Der Titelsong „Vansinnesvisan“ (Song des Wahnsinns) macht seinem Namen alle
Ehre. Ständig wechselnde
Themen in musikalischer Hinsicht, geführt vom Geknatsche Väänänens, der das
„R“ um sein Leben rollt,
wodurch die schwedische Sprache einfach herrlich zur Geltung kommt. Mit
Sicherheit der wildeste und
wirrste Song des Albums, durchbrochen von wirklich wilden Drums und treibenden
Gitarren... Wahnsinn... Eksatse... Wildheit pur!

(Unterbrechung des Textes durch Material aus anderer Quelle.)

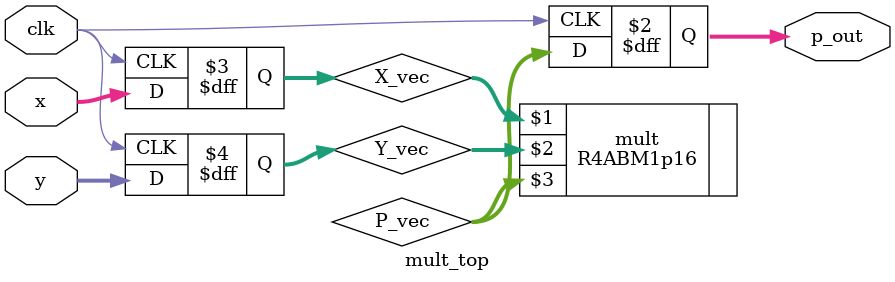
<source format=v>

`include "timescale.v"

module mult_top(
    // Clock and reset
    input clk,
    // Input X has a form x_i%d where %d denotes the bit number
    input  [15:0] x,
    // Input Y has a form y_i%d where %d denotes the bit number
    input  [15:0] y,
    // Output P has a form p_out%d where %d denotes the bit number
    output reg [31:0] p_out
    );

    
    // Now we have X_vec and Y_vec signal 
    // Then we do processing with these signals and store the 
    // intermidiate result in P_vec
    // For example purposes X_vec and Y_vec are concanated and stored in P_vec
    wire [31:0] P_vec;
    reg [15:0] X_vec;
    reg [15:0] Y_vec;
    
    R4ABM1p16 mult(X_vec,Y_vec,P_vec); 

 
    always @(posedge clk) 
    begin
        p_out = P_vec;
        X_vec = x;
        Y_vec = y;
    end

endmodule 


</source>
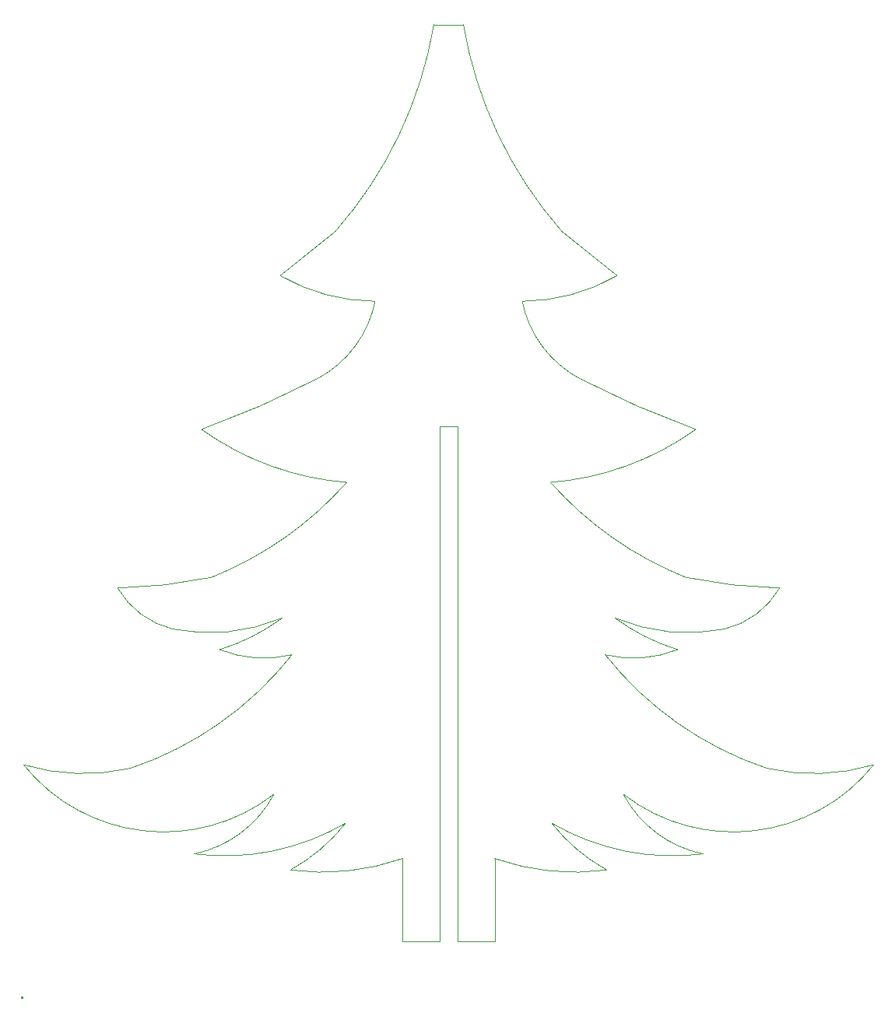
<source format=gbr>
%TF.GenerationSoftware,Altium Limited,Altium Designer,21.2.1 (34)*%
G04 Layer_Color=0*
%FSLAX25Y25*%
%MOIN*%
%TF.SameCoordinates,D4E26BF7-8A77-4173-AB59-83025396DDF1*%
%TF.FilePolarity,Positive*%
%TF.FileFunction,Profile,NP*%
%TF.Part,Single*%
G01*
G75*
%TA.AperFunction,Profile*%
%ADD16C,0.00100*%
G36*
D02*
D01*
X1000D01*
Y1000D01*
X0D01*
Y0D01*
D02*
G37*
D16*
X984Y100184D02*
G03*
X108225Y87598I60030J48322D01*
G01*
D02*
G02*
X74000Y62000I-44343J23607D01*
G01*
D02*
G03*
X138910Y75199I13035J102108D01*
G01*
D02*
G02*
X115250Y55110I-61461J48412D01*
G01*
D02*
G03*
X163343Y60039I13798J102461D01*
G01*
X163343Y24606D01*
X179091D01*
X179091Y245079D01*
X186965D01*
X186965Y24606D01*
X202713D01*
Y60039D01*
D02*
G03*
X250806Y55110I34295J97532D01*
G01*
D02*
G02*
X227146Y75199I37801J68500D01*
G01*
D02*
G03*
X292056Y62000I51876J88909D01*
G01*
D02*
G02*
X257831Y87598I10118J49206D01*
G01*
D02*
G03*
X365072Y100184I47211J60907D01*
G01*
D02*
G02*
X319269Y98718I-25686J86271D01*
G01*
D02*
G02*
X250119Y147323I47245J140709D01*
G01*
D02*
G03*
X281133Y149549I12010J49831D01*
G01*
D02*
G02*
X254202Y163131I26430J85898D01*
G01*
D02*
G03*
X301166Y158352I31258J74031D01*
G01*
D02*
G03*
X324797Y175933I-8743J36424D01*
G01*
D02*
G02*
X284619Y180499I4689J220314D01*
G01*
D02*
G02*
X226669Y221195I57564J143577D01*
G01*
D02*
G03*
X288906Y243909I-9801J123482D01*
G01*
D02*
G02*
X238976Y265773I137167J381181D01*
G01*
D02*
G02*
X214528Y298812I23058J42627D01*
G01*
D02*
G03*
X255174Y309778I-218J81618D01*
G01*
D02*
G02*
X231593Y328685I277405J370145D01*
G01*
D02*
G02*
X189369Y417336I134196J118299D01*
G01*
X176689Y417323D01*
D02*
G02*
X134464Y328686I-176399J29656D01*
G01*
D02*
G02*
X110882Y309778I-300997J351248D01*
G01*
D02*
G03*
X151528Y298812I40864J70652D01*
G01*
D02*
G02*
X127081Y265773I-47506J9588D01*
G01*
D02*
G02*
X77150Y243909I-187098J359317D01*
G01*
D02*
G03*
X139388Y221195I72039J100768D01*
G01*
D02*
G02*
X81438Y180499I-115514J102881D01*
G01*
D02*
G02*
X41259Y175933I-44868J215747D01*
G01*
D02*
G03*
X64891Y158352I32374J18843D01*
G01*
D02*
G03*
X111854Y163131I15705J78810D01*
G01*
D02*
G02*
X84923Y149549I-53360J72316D01*
G01*
D02*
G03*
X115938Y147323I19004J47605D01*
G01*
D02*
G02*
X46787Y98718I-116396J92104D01*
G01*
D02*
G02*
X984Y100184I-20116J87737D01*
G01*
%TF.MD5,8f7800899b108beb819cbcb1db7075a9*%
M02*

</source>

Danach kommt leider auch schon der letzte Song des Albums, „Kaos återkomst“,
der in gewohnter Weise
erst mal kurz ruhig antäuscht, um dann richtig loszulegen... schnelle
treibend-melodiöse Eskapaden durchdringen in
instrumentaler Form den starken männlichen Gesang, abgewechselt von aggressiven
Themenvariationen, die dann wieder
in`s melodische münden für kurze Zeit, um dann wieder vorwärtszutreiben. Väänänen
singt hier an einigen Stellen
absichtlich tiefer als sonst, was ausgesprochen genial klingt.
Gegen Ende des Songs gibt es noch einmal einen letzten Stilbruch... man denkt,
der Song wäre schon zuende,
aber mit Gräuschen, die anfangs nur wie Geschepper klingen, wird noch einmal
ein sehr melodischer Teil
eingeläutet, der nun schon eher wieder etwas vom Viking-Dasein in sich hat. Und
mit diesen schönen, besinnlichen
Tönen klingt das Album aus und hinterlässt einen bleibenden Eindruck... wer es
einmal gehört hat, gibt
„Vansinnesvisor“ bestimmt nicht wieder her.